What to produce> Extend the passage about the 16-bit accumulator and its status flags, picking up right after its final sentence on overflow in addition.

*** Supplied passage

The bit width of the adder/subtractor will extended to 16 bits. We also add a 16-bit register (accumulator) for storing the result of the computation when we get a clock signal. Furthermore, status flags are provided (see also the description below).

Status Flags

After a clock signal the computed result gets stored in the accumulator and the following status flags are updated:

• The zero flag (ZF) is set if and only if the computed bit pattern

• The carry flag (CF) is set if and only if an unsigned integer overflow occurred.

  With \(a := u(a_15, \dots, a_0)\) and \(b := u(b_15, \dots, b_0)\) the condition for setting the flag can be described more formal:

  • In case of an addition an overflow is equivalent to \(a \oplus b = (a + b) \bmod 2^{16} \neq a + b\).

******
*** Records provided

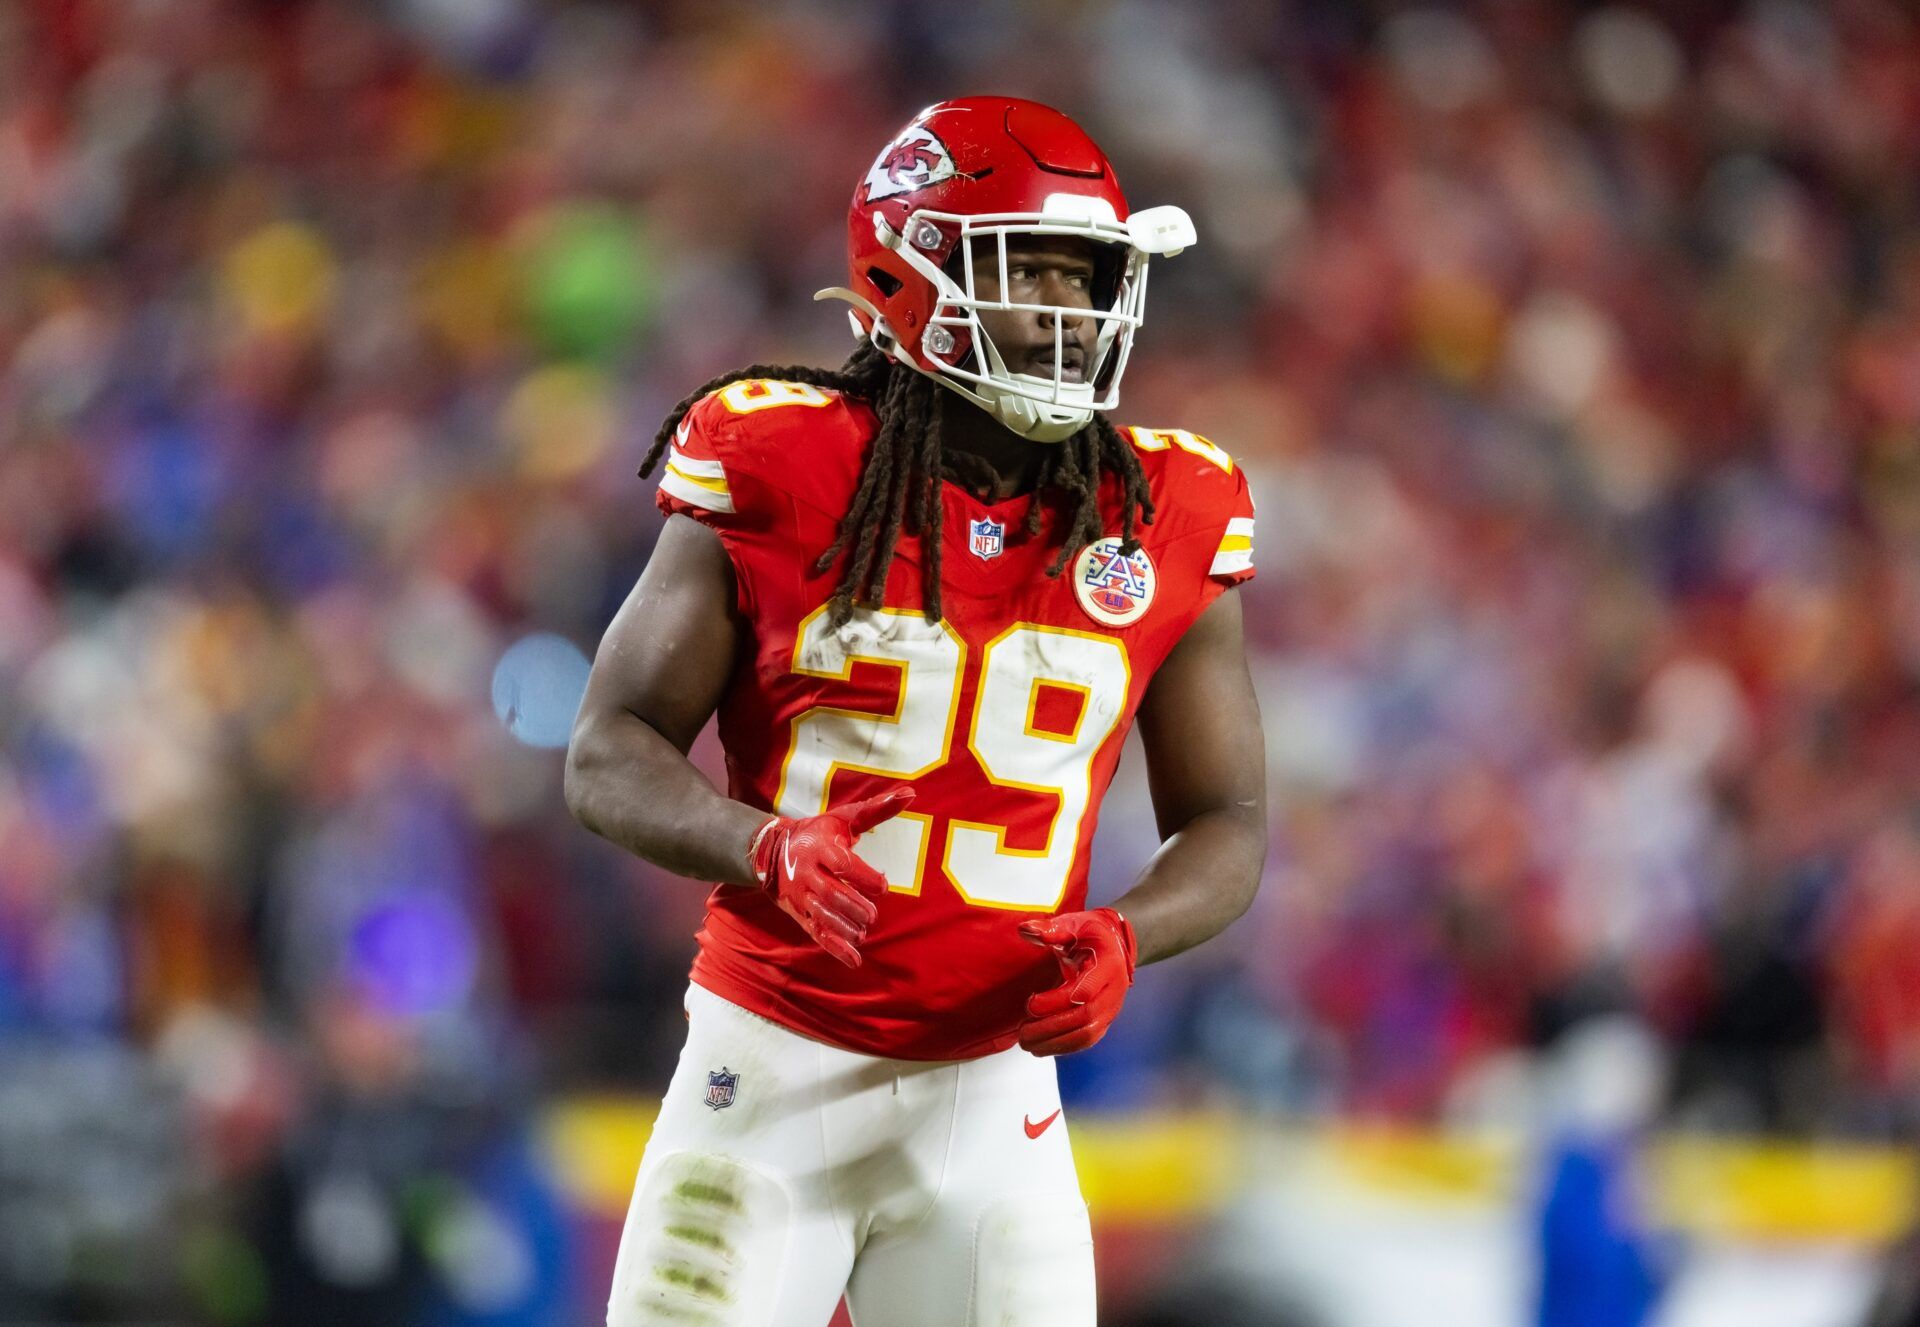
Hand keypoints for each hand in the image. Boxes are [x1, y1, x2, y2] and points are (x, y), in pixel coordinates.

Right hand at [748, 788, 913, 967]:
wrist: (772, 852)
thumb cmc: (819, 833)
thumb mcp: (844, 818)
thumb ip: (876, 810)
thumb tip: (911, 794)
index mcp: (819, 847)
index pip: (841, 864)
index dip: (863, 876)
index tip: (882, 885)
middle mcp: (807, 873)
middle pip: (831, 894)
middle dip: (853, 906)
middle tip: (871, 914)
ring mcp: (801, 896)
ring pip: (822, 915)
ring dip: (845, 927)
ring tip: (863, 931)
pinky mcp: (800, 914)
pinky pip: (816, 933)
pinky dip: (835, 948)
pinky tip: (855, 959)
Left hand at [1015, 908, 1136, 1055]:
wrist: (1114, 946)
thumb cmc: (1091, 935)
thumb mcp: (1073, 924)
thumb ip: (1051, 929)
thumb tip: (1025, 929)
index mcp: (1107, 965)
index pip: (1087, 990)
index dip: (1059, 1000)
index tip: (1032, 1004)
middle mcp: (1113, 991)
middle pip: (1086, 1017)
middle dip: (1051, 1027)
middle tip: (1023, 1031)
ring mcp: (1111, 1009)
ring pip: (1087, 1035)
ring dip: (1055, 1043)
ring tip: (1027, 1043)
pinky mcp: (1104, 1021)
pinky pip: (1086, 1041)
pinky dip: (1063, 1048)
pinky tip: (1040, 1048)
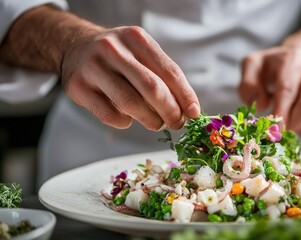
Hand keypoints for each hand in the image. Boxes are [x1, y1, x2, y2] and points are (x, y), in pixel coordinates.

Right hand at [61, 26, 199, 130]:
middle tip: (177, 123)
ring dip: (150, 120)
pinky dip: (125, 122)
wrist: (75, 46)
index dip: (185, 95)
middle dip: (170, 111)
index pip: (169, 71)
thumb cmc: (118, 55)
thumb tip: (187, 108)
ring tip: (157, 123)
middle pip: (152, 88)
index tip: (194, 112)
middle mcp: (113, 49)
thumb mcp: (141, 52)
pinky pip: (109, 115)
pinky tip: (129, 119)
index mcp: (136, 38)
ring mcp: (92, 67)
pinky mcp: (77, 87)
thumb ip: (162, 75)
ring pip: (130, 103)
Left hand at [239, 46, 300, 135]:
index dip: (281, 112)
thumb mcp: (252, 67)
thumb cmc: (271, 67)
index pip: (288, 89)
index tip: (274, 131)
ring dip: (298, 127)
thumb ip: (248, 85)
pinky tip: (297, 119)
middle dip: (290, 123)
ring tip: (285, 123)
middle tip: (276, 131)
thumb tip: (260, 105)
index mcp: (293, 58)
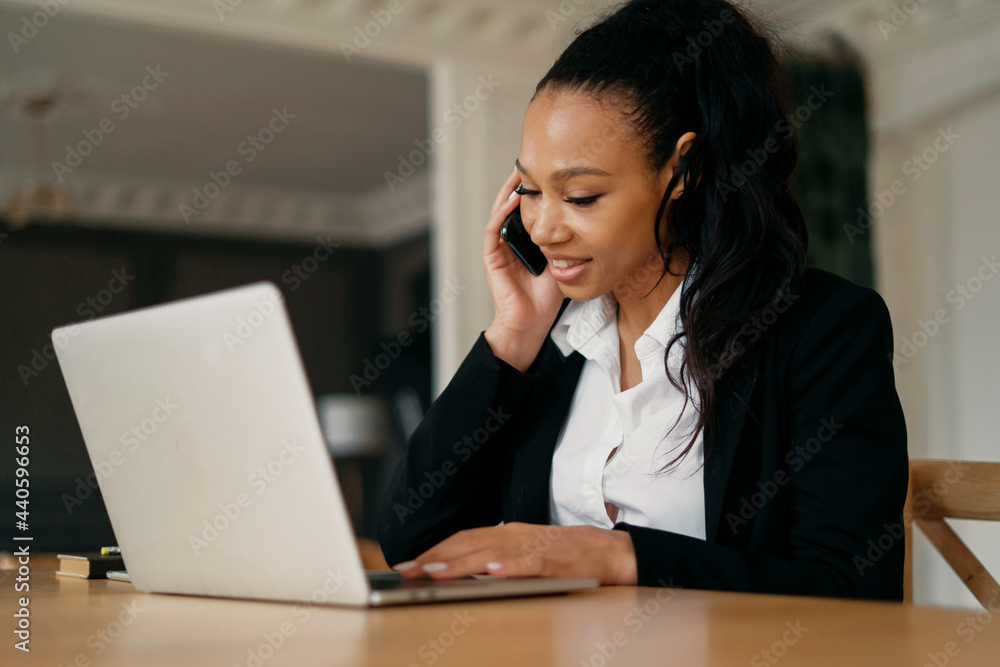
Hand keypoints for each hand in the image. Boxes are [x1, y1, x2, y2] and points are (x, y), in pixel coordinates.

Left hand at [390, 522, 637, 584]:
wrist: (608, 551)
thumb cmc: (563, 554)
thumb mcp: (523, 552)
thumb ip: (495, 556)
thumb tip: (459, 570)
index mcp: (507, 533)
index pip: (463, 538)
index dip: (435, 550)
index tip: (409, 564)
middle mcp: (516, 535)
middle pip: (470, 543)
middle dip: (437, 558)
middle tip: (409, 571)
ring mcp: (535, 547)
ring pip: (491, 553)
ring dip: (461, 563)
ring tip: (436, 572)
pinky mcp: (555, 561)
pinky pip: (529, 563)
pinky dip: (510, 567)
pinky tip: (492, 572)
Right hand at [482, 169, 564, 371]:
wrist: (531, 325)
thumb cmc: (545, 299)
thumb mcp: (563, 261)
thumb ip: (568, 242)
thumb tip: (588, 222)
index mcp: (524, 242)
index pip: (528, 210)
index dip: (535, 191)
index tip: (548, 171)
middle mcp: (509, 242)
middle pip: (512, 206)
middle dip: (521, 184)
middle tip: (532, 161)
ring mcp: (497, 249)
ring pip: (500, 212)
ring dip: (509, 192)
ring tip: (520, 172)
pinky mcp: (491, 259)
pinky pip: (494, 230)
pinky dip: (502, 213)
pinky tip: (514, 198)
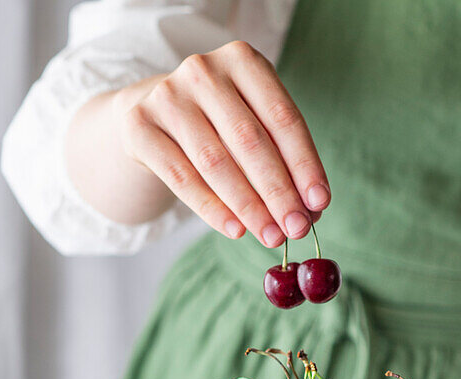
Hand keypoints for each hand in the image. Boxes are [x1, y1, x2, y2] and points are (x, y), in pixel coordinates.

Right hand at [118, 41, 329, 245]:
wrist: (153, 117)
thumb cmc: (217, 125)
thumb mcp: (252, 127)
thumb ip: (281, 160)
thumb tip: (311, 210)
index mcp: (242, 61)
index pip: (282, 118)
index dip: (304, 164)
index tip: (320, 204)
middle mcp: (203, 70)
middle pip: (250, 140)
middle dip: (279, 192)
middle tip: (297, 229)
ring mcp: (167, 95)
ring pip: (216, 162)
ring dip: (249, 206)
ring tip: (272, 237)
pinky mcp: (140, 126)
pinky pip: (182, 177)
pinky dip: (212, 209)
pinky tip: (236, 231)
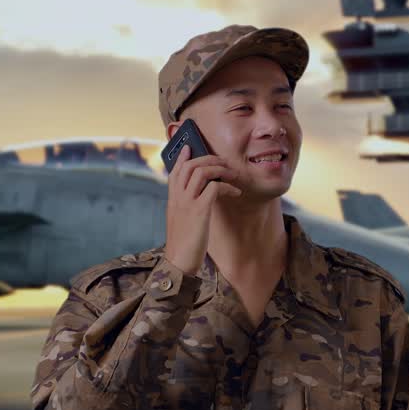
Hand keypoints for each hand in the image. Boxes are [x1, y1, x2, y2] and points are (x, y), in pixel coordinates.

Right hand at [164, 145, 241, 275]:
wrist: (178, 262)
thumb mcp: (182, 222)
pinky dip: (227, 186)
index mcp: (172, 200)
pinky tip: (236, 192)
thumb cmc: (183, 245)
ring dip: (220, 169)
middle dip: (208, 159)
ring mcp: (187, 203)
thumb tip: (200, 199)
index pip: (174, 171)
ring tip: (232, 175)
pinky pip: (214, 187)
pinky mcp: (199, 211)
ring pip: (201, 171)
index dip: (182, 157)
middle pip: (190, 165)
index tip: (190, 147)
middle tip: (223, 163)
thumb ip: (186, 207)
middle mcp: (177, 198)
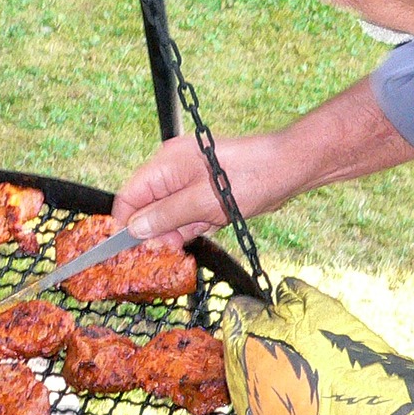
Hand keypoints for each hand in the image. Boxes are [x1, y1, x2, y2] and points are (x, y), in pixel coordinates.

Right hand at [112, 130, 299, 243]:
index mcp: (165, 164)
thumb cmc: (247, 179)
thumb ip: (165, 216)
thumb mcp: (202, 203)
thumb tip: (134, 229)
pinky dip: (196, 224)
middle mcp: (172, 170)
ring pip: (168, 214)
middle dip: (158, 231)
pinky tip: (213, 223)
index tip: (128, 250)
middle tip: (173, 248)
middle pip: (148, 207)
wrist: (286, 168)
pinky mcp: (204, 191)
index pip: (129, 196)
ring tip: (205, 226)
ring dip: (180, 229)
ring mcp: (188, 180)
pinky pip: (187, 213)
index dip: (126, 224)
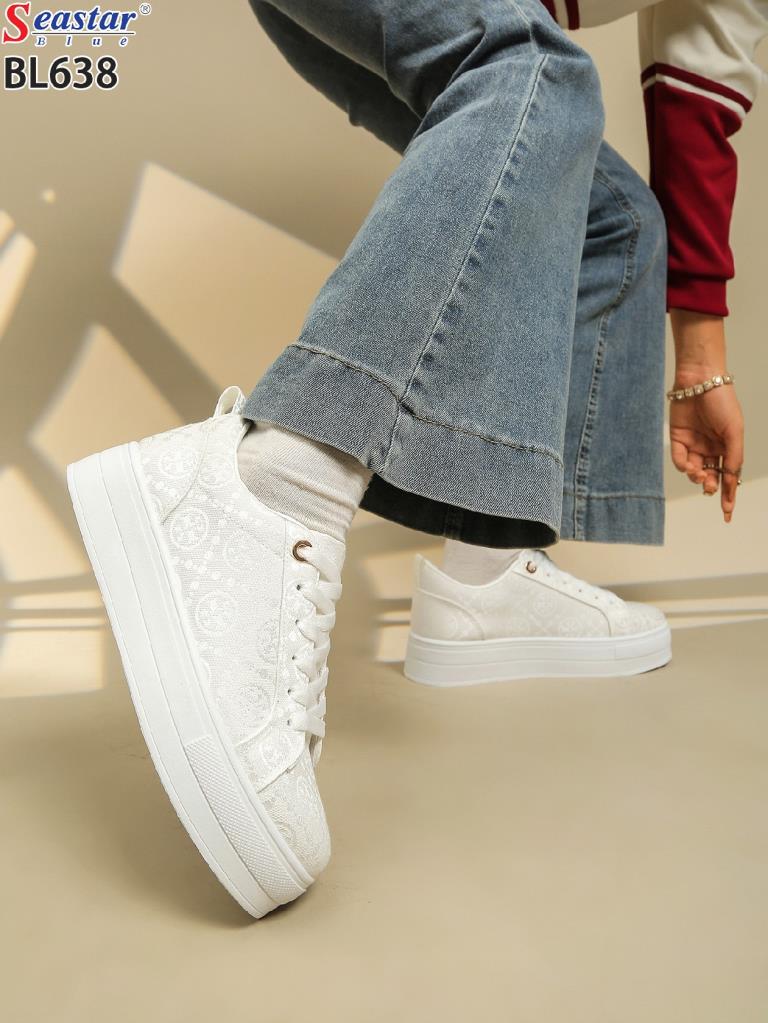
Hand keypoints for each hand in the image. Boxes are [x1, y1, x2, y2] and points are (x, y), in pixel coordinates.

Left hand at [668, 310, 743, 522]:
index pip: (729, 476)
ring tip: (699, 473)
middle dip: (710, 486)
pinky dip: (683, 466)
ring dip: (696, 476)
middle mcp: (711, 448)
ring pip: (694, 470)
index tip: (727, 514)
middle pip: (711, 476)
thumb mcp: (734, 431)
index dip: (729, 496)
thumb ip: (734, 456)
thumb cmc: (722, 402)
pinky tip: (688, 465)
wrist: (700, 380)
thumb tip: (731, 479)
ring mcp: (694, 444)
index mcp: (728, 447)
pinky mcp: (677, 438)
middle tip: (708, 487)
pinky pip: (679, 459)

******

Output below>
  • And in case subtraction equivalent to \(a \ominus b = (a - b) \bmod 2^{16} \neq a + b\)

• The overflow flag (OF) is set if and only if a signed integer overflow occurred.

  With \(a := s(a_15, \dots, a_0), b := s(b_15, \dots, b_0)\) and \(\tilde{s} := s(s_15, \dots, s_0)\) the condition for a signed overflow

  • in an addition is equivalent to \(a < 0 \land b < 0 \land \tilde{s} \geq 0 \lor a \geq 0 \land b \geq 0 \land \tilde{s} < 0\).

  • And in a subtraction equivalent to \(a < 0 \land b \geq 0 \land \tilde{s} \geq 0 \lor a \geq 0 \land b < 0 \land \tilde{s} < 0\).

• The sign flag (SF) is set if and only if the signed value of the computed bit pattern is negative, i.e. its most significant bit equals one.

Relational Conditions

When we have two integer values \(a\) and \(b\) we can use the status flags to check relational conditions, e.g. \(a = b\), \(a < b\). This always happens in two steps:

• First the difference \(a - b\) is computed with a subtraction,

• Second the status flags are checked.

Note that the bit pattern of the difference is not used. Only the status flags set by the subtractor.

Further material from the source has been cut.